Gli influencer sono i nuovi intermediari: ci permettono di filtrare il mondo e di leggerlo attraverso la loro lente. Con queste persone creiamo una community e crediamo nella loro buonafede, qualsiasi cosa facciano e dicano. Ma sono persone e per questo possono sbagliare. L'etica dovrebbe impedire loro di andare oltre le proprie competenze. Nel manifesto di Parole O_stili si legge infatti: "anche il silenzio comunica". In questo preciso contesto, sia il presidente americano Joe Biden che quello russo, Vladimir Putin, hanno chiamato a raccolta gli influencer per raccontare la loro guerra, facendoli diventare una cassa di risonanza. Per chi volesse approfondire l'argomento, il ruolo e l'importanza della scelta degli influencer da seguire è l'argomento di un panel di approfondimento in programma il 30 aprile dal titolo "Creator, Talent, Influencer: dobbiamo stare ad ascoltarvi?"

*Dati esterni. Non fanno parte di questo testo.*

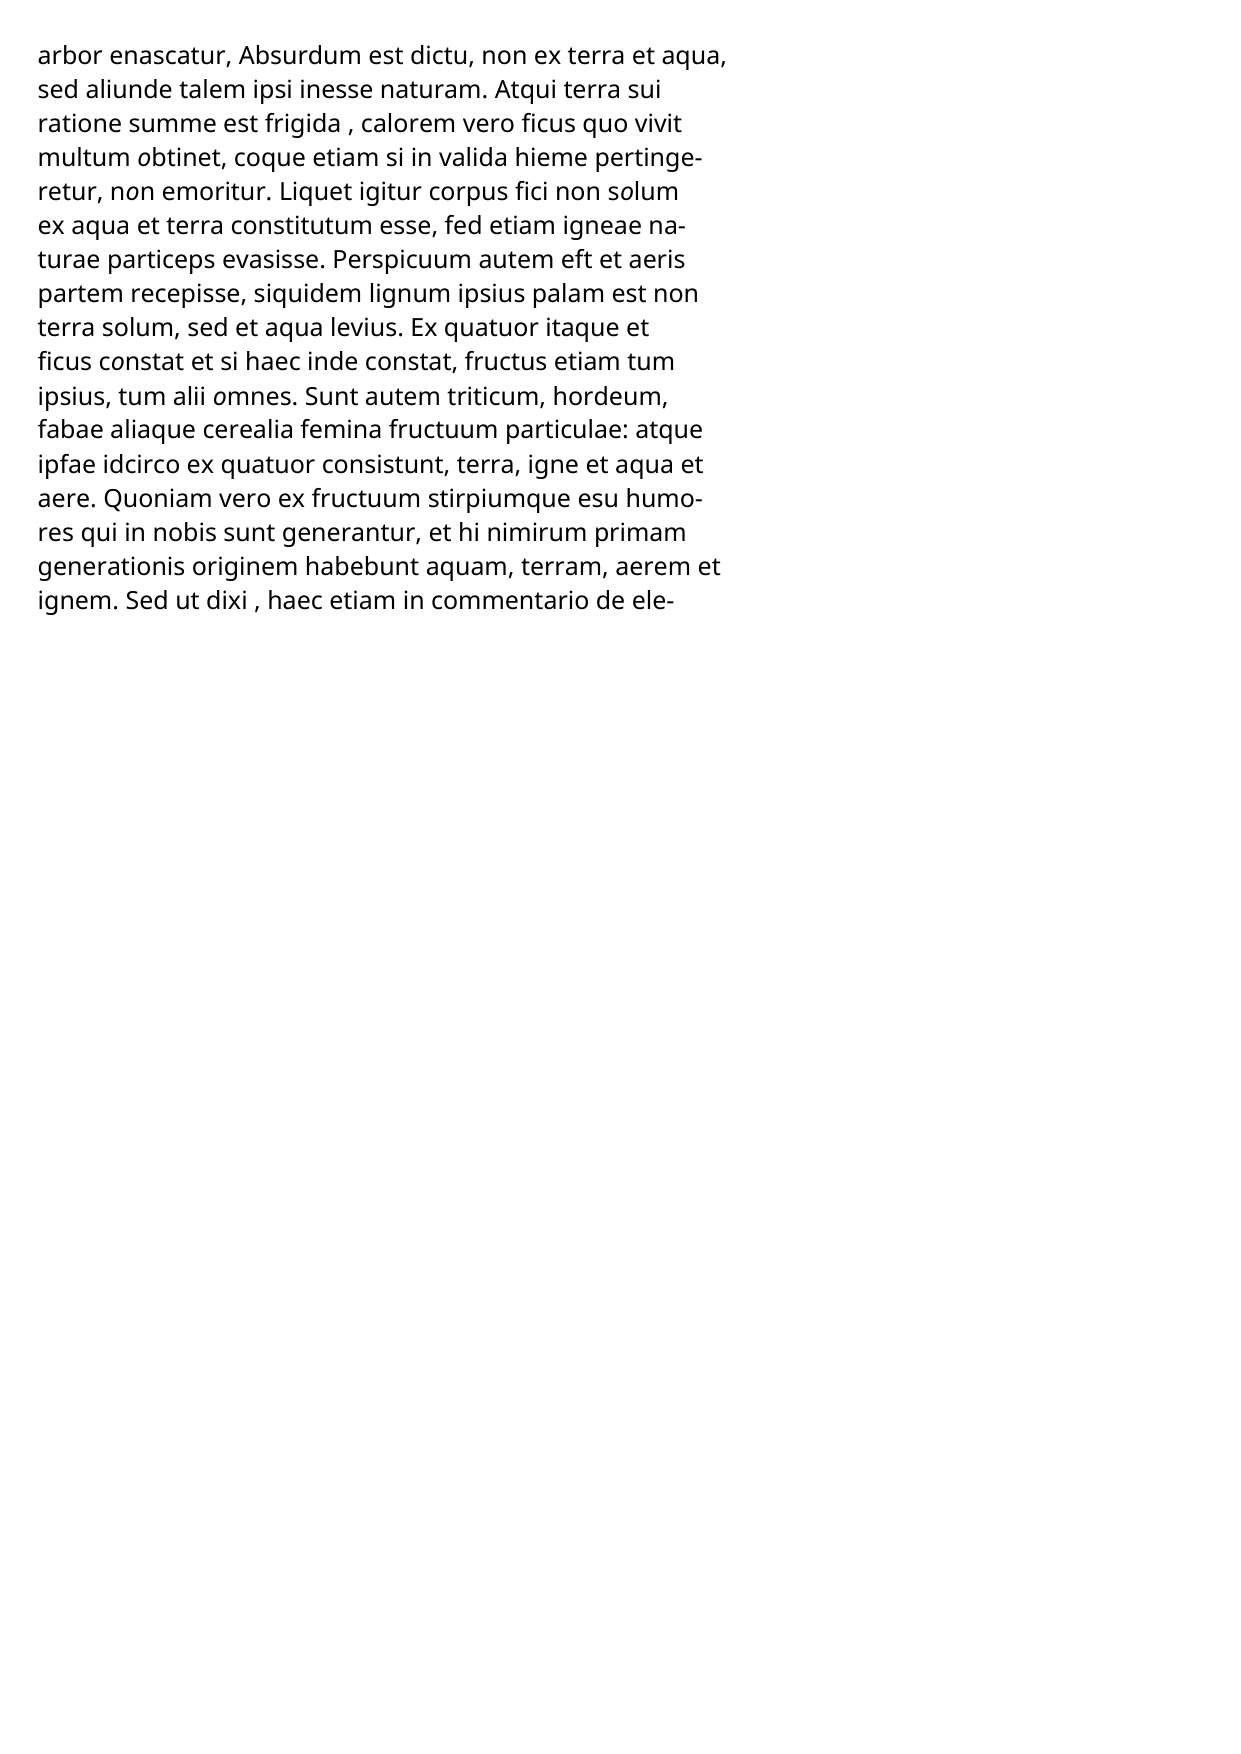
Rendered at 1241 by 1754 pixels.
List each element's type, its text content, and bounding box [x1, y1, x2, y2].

text arbor enascatur, Absurdum est dictu, non ex terra et aqua, sed aliunde talem ipsi inesse naturam. Atqui terra sui ratione summe est frigida , calorem vero ficus quo vivit multum obtinet, coque etiam si in valida hieme pertinge- retur, non emoritur. Liquet igitur corpus fici non solum ex aqua et terra constitutum esse, fed etiam igneae na- turae particeps evasisse. Perspicuum autem eft et aeris partem recepisse, siquidem lignum ipsius palam est non terra solum, sed et aqua levius. Ex quatuor itaque et ficus constat et si haec inde constat, fructus etiam tum ipsius, tum alii omnes. Sunt autem triticum, hordeum, fabae aliaque cerealia femina fructuum particulae: atque ipfae idcirco ex quatuor consistunt, terra, igne et aqua et aere. Quoniam vero ex fructuum stirpiumque esu humo- res qui in nobis sunt generantur, et hi nimirum primam generationis originem habebunt aquam, terram, aerem et ignem. Sed ut dixi , haec etiam in commentario de ele- [37, 37, 1203, 617]
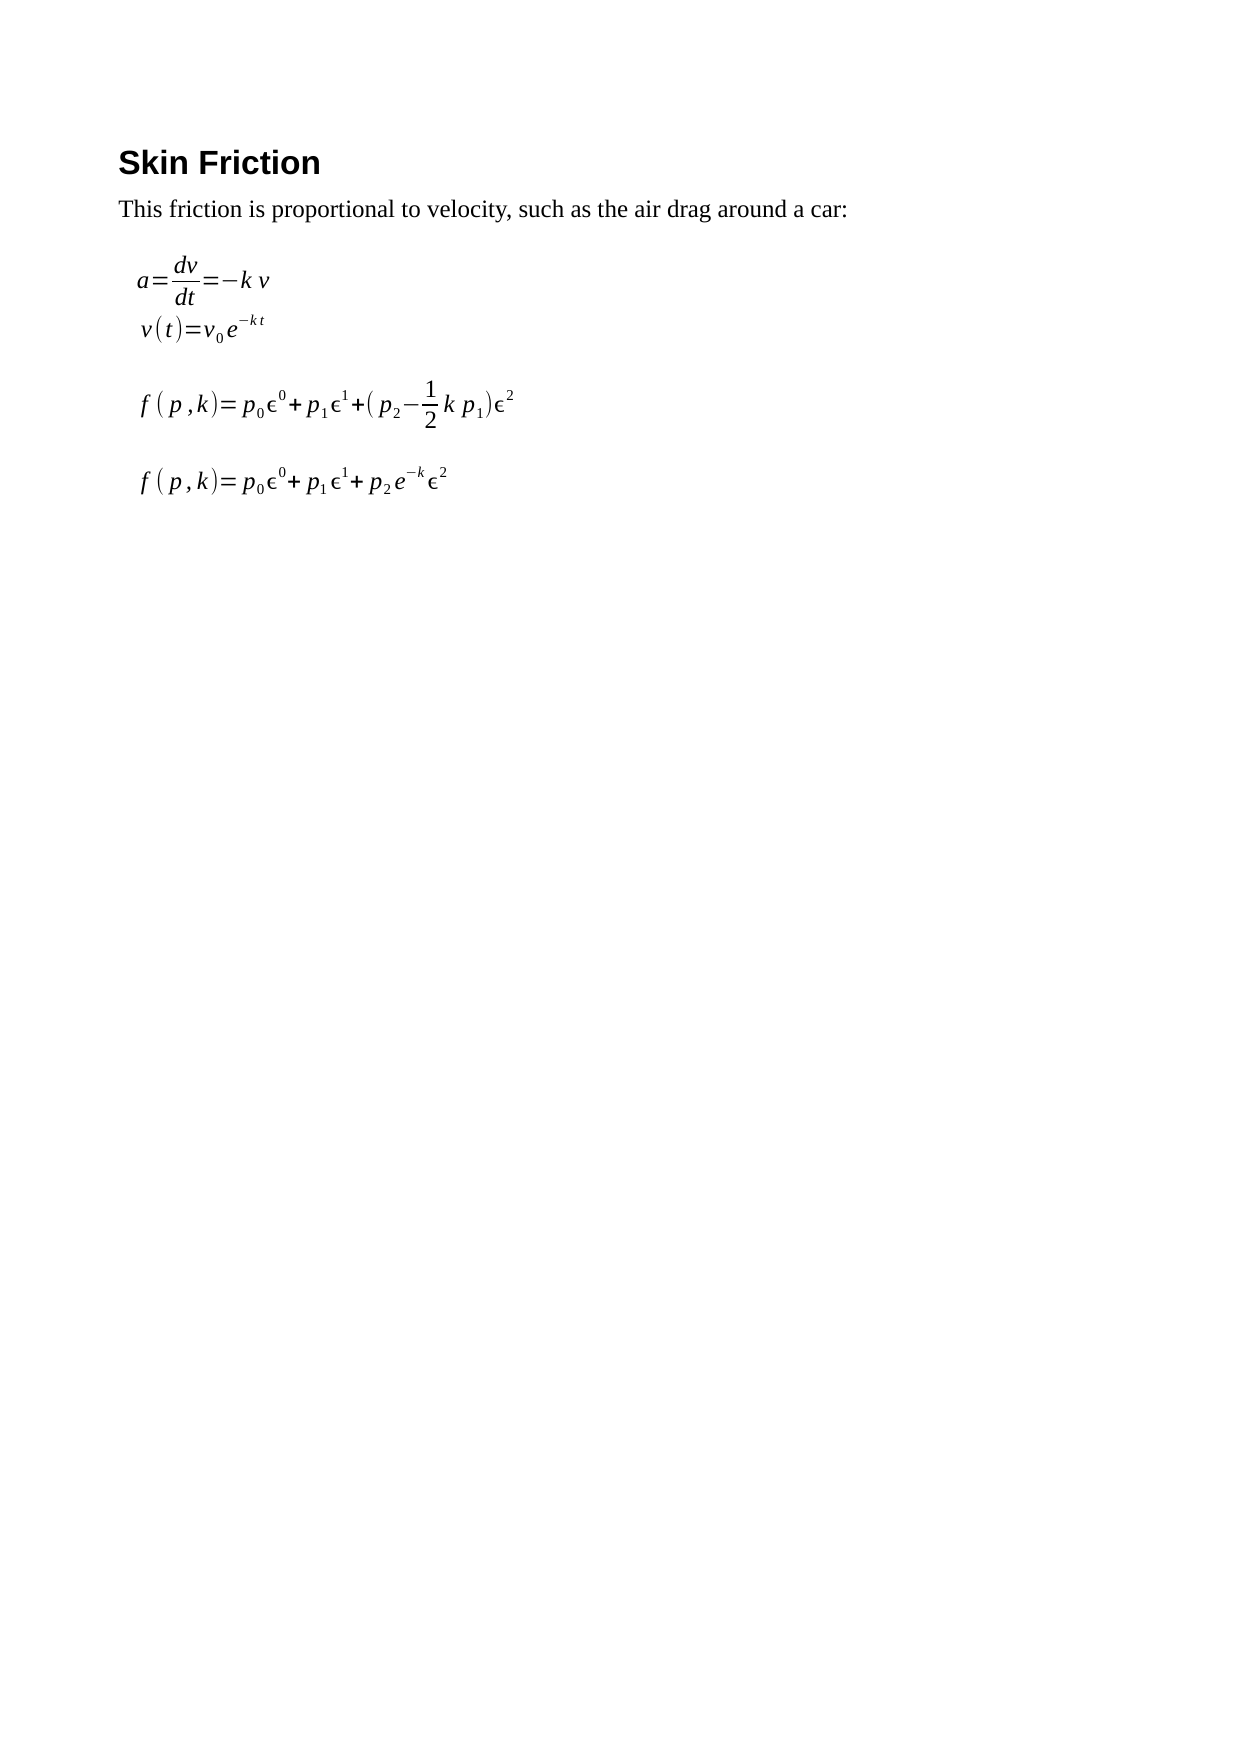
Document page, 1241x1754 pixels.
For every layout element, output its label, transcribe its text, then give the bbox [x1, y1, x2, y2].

subtitle Skin Friction [118, 143, 1122, 182]
text This friction is proportional to velocity, such as the air drag around a car: [118, 194, 1122, 223]
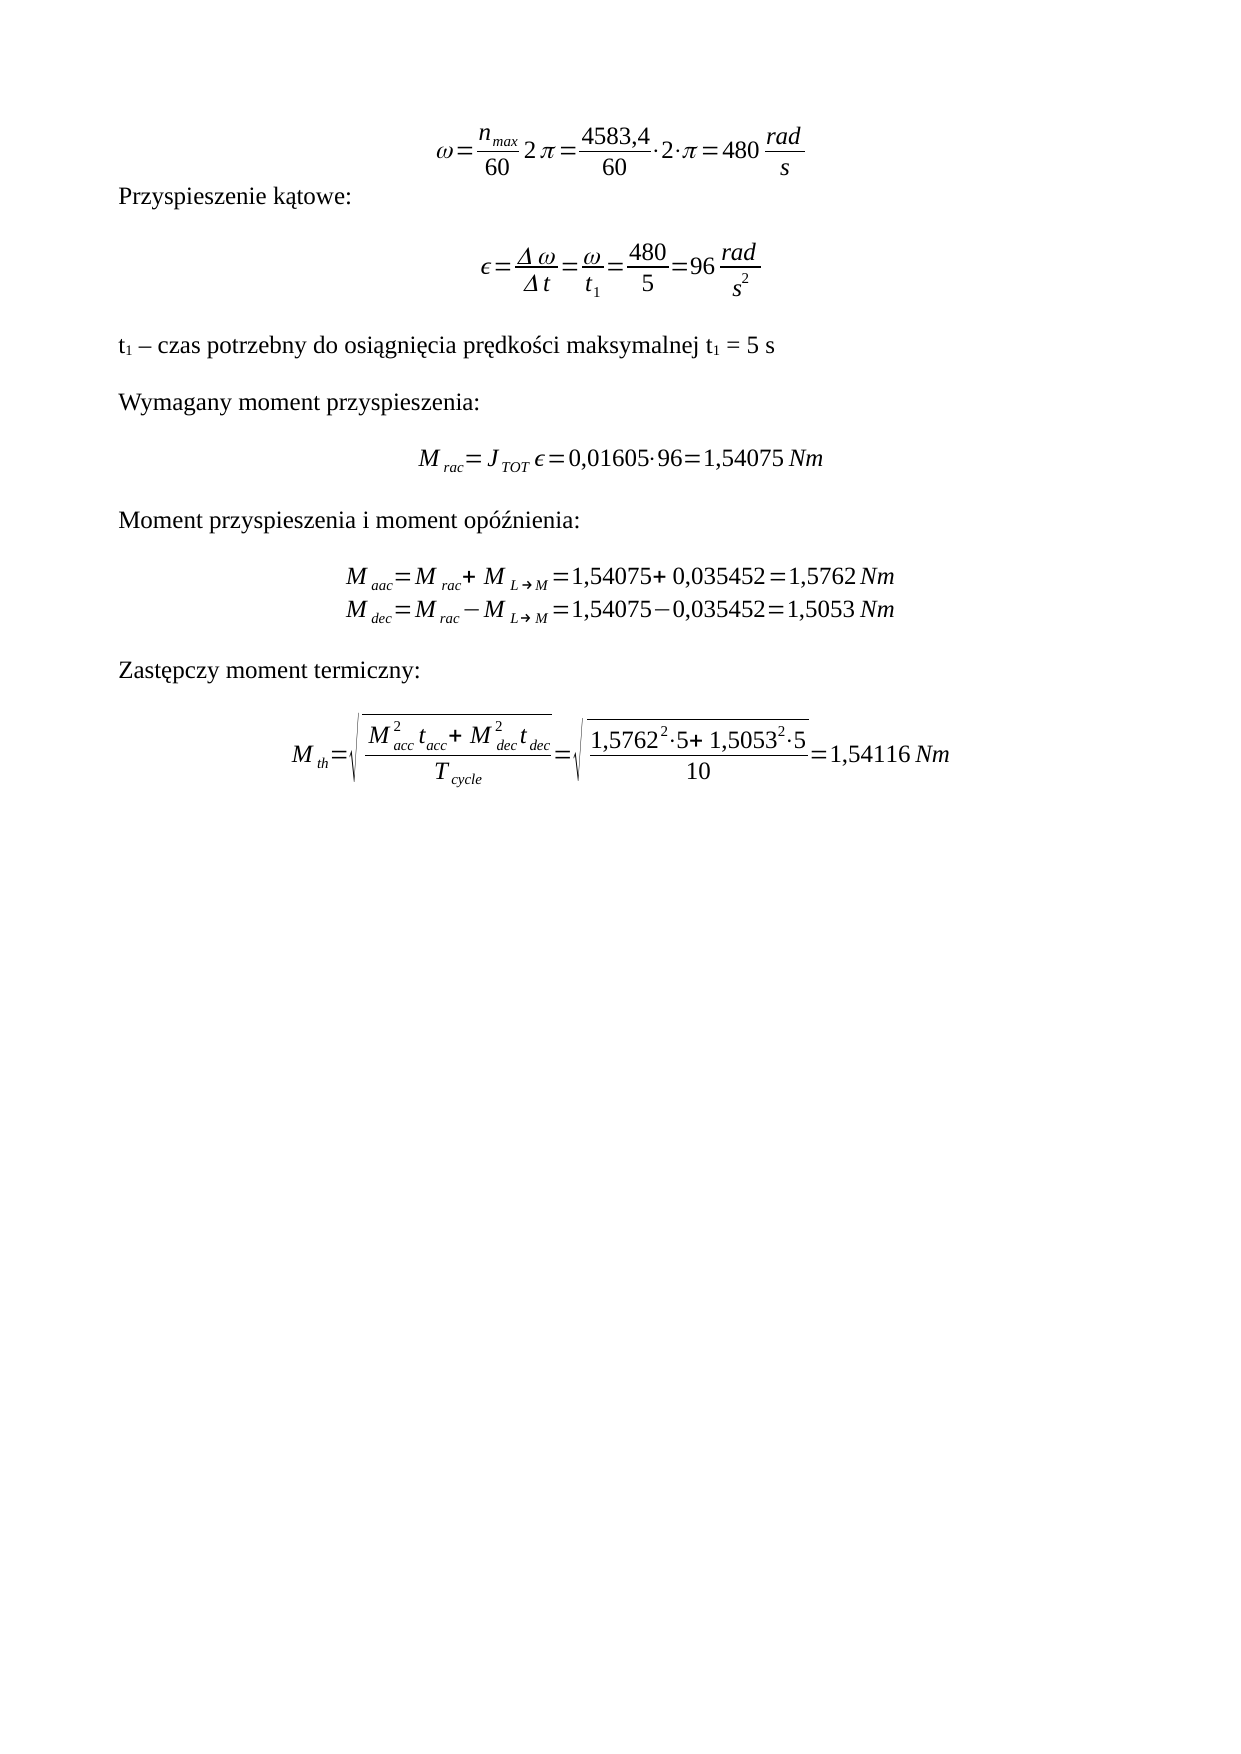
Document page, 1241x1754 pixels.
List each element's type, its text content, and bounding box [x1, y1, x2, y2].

text Zastępczy moment termiczny: [118, 655, 1122, 684]
text Wymagany moment przyspieszenia: [118, 387, 1122, 416]
text t1 – czas potrzebny do osiągnięcia prędkości maksymalnej t1 = 5 s [118, 330, 1122, 358]
text Moment przyspieszenia i moment opóźnienia: [118, 505, 1122, 534]
text Przyspieszenie kątowe: [118, 181, 1122, 209]
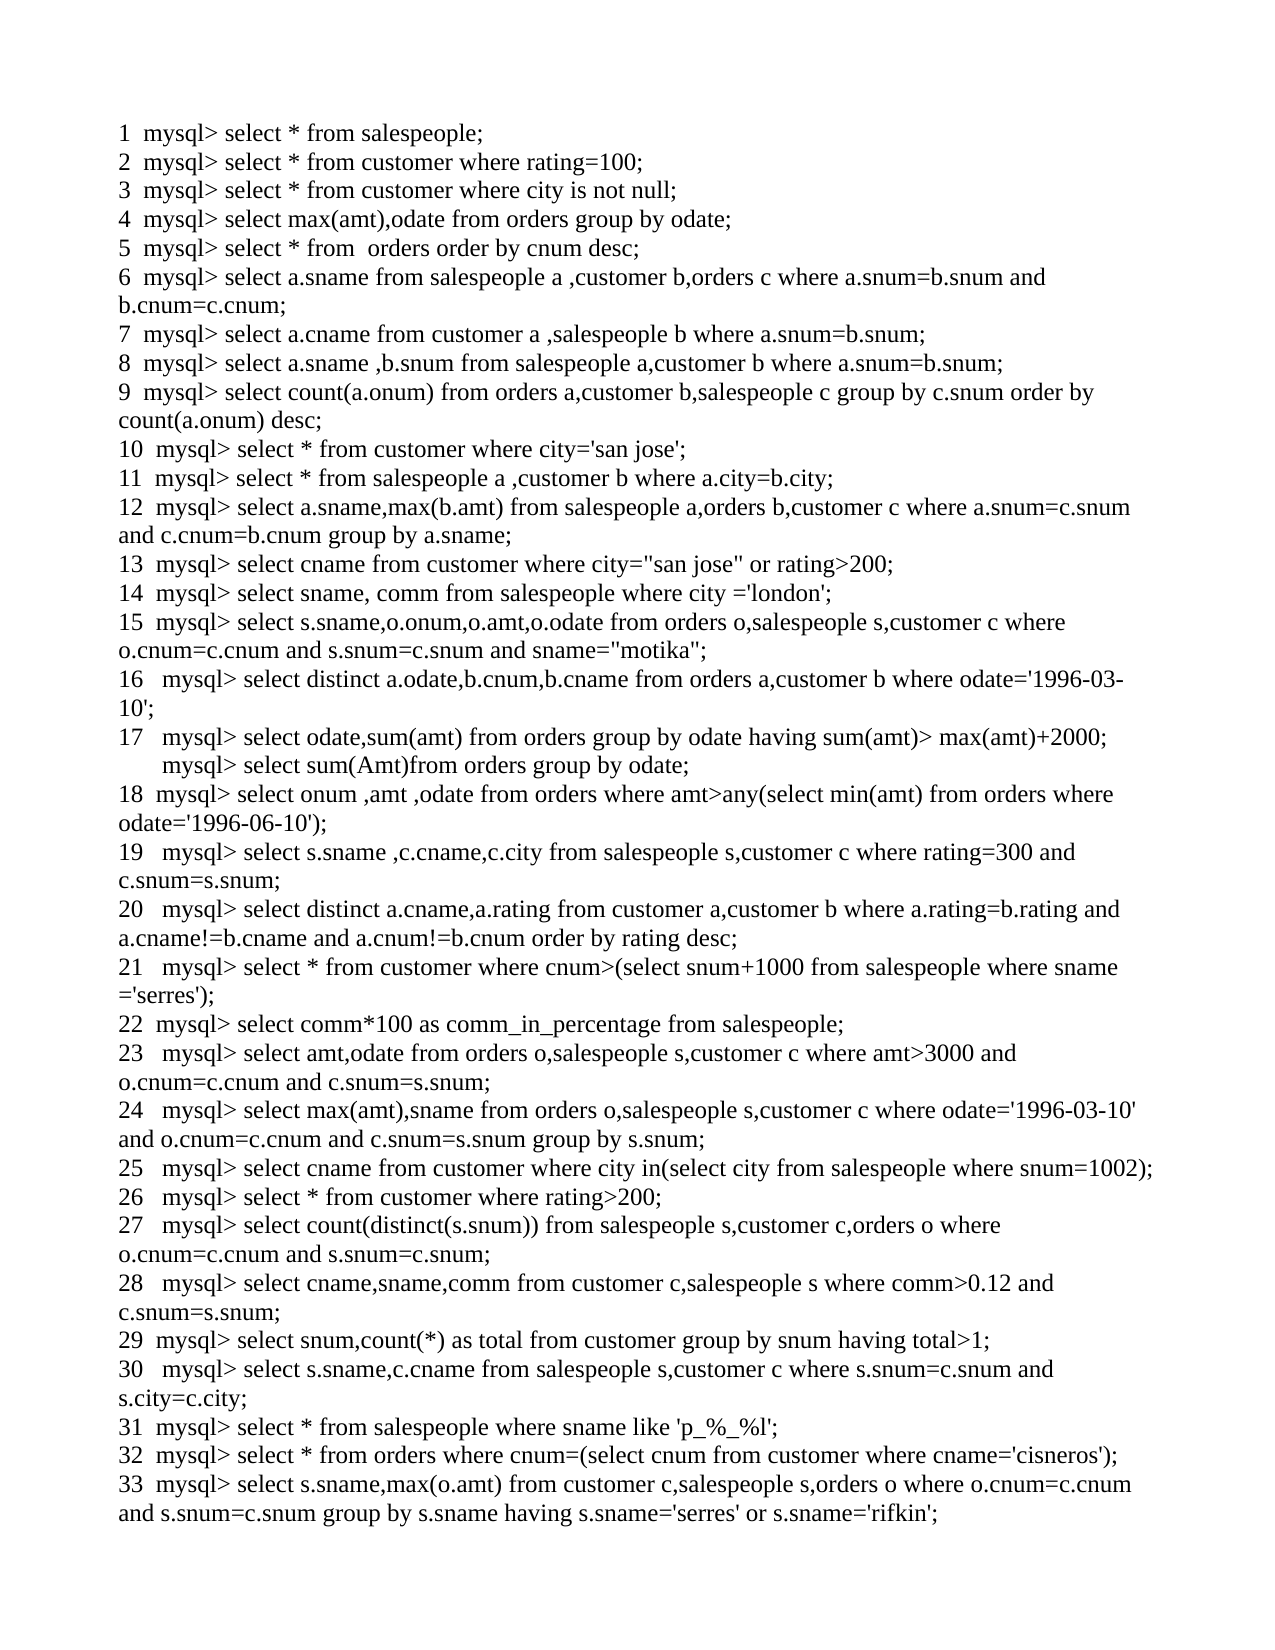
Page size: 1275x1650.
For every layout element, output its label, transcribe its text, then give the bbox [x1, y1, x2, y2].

• Le notizie riprese dai vari canali social - anche ufficiali - possono aumentare il rischio di fake news. Come riconoscerle e combatterle?
Bisogna fare una distinzione: mostrare il filmato di un videogioco al posto del reale bombardamento è un errore, mentre le fake news sono notizie create ad arte senza alcun fondamento. La scelta giusta da fare è far riferimento alle testate principali, quelle che hanno alle spalle storia e tradizione. Lo sconosciuto che su Youtube sa di per certo che c'è una cospirazione e annuncia frasi come "questo sui giornali non lo leggerete mai" fa disinformazione.
• Scorrendo social come Instagram, può capitarci di vedere immagini catastrofiche alternate a contenuti più leggeri. In che modo, secondo lei, questo può influire sulla nostra percezione del concetto di guerra?
In alcuni casi, se visualizziamo immagini forti intervallate da soggetti come gattini o ricette corriamo il rischio di normalizzare una cosa che normale non è. In altri c'è il rischio di mettere un muro tra l'utente e le scene di guerra: la nostra mente vuole proteggersi da emozioni dolorose perchè cerca di scappare da questo tipo di notizie. E' doveroso invece dare il giusto valore a ciò che sta accadendo. Questo tipo di dinamica fa parte dell'infodemia: non apriamo le notizie perché vogliamo leggerle ma semplicemente ce le troviamo ovunque. Siamo soggetti a stimoli esterni e, il più delle volte, non siamo noi a scegliere di riceverli.